2. Ensure major rail projects are prioritised and delivered
Heathrow has committed to continued support of Network Rail to deliver Western Rail Link to Heathrow which would enable 1 million passengers in the Reading and Slough area a quick, reliable and car-free connection to Heathrow.

3. Welcome more public transport services
Many people need to access the airport at night including airport staff arriving for early shifts and passengers for the first flights out in the mornings. Heathrow will work with Transport for London to introduce a 24 hour tube and bus service between west London and the airport.

4. Shift airport employees on to public transport
Make it easier for the 76,000 Heathrow employees to get to and from work, educating them on available transport options such as car-sharing, public transport discounts and encouraging employees to cycle to and from work.

5. Help local authorities deliver their local transport priorities
Over the past ten years, Heathrow has spent over £25 million on projects to increase public transport use and reduce car dependency. Heathrow will work with local authorities, handing over£1 million to help them unlock potential schemes to reduce emissions. The work with local authorities will also include a new plan to make sure that minicabs limit their impact on the local community.

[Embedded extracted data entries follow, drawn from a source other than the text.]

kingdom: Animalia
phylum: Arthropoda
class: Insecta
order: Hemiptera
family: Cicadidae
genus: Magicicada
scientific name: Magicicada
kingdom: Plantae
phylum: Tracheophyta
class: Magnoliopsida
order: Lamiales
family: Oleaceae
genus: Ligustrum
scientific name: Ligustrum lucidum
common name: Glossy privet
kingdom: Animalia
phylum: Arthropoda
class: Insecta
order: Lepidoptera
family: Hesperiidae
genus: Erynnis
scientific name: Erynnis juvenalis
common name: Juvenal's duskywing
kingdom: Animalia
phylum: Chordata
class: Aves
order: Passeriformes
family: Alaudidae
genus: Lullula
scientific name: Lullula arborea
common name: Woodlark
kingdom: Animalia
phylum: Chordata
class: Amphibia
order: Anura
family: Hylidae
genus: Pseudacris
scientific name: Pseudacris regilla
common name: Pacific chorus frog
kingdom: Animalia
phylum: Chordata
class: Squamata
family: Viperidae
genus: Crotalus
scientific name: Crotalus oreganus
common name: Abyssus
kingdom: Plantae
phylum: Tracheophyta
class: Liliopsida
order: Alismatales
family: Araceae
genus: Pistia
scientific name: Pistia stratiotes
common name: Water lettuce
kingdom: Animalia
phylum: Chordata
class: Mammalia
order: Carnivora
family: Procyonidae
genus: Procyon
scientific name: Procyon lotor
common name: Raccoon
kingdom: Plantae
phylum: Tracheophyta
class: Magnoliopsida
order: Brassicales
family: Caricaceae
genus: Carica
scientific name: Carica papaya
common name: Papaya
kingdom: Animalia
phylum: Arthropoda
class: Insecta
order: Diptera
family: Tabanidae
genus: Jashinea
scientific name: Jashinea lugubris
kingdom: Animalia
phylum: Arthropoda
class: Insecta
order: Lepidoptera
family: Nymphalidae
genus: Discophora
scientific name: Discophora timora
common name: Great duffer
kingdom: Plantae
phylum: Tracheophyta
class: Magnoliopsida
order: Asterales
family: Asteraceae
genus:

New public transport infrastructure such as Crossrail, HS2, Western Rail Access, Southern Rail Access and upgrades to the Piccadilly Line could enable 15 million more passengers to use public transport to access Heathrow by 2030 – totalling 50% of passengers. This, along with measures to encourage sustainable transport by employees, makes it possible to deliver an additional, runway without increasing airport-related traffic on the road.

“Heathrow is already the UK’s best connected transport hub. We have the UK’s biggest bus and coach station, the Piccadilly line and Heathrow Express,” Heathrow Chief Executive John Holland-Kaye said.

“Over 40% of passengers come to the airport by public transport today. With this plan we can take more cars off the road and make it easier for people to access the UK’s only Hub airport."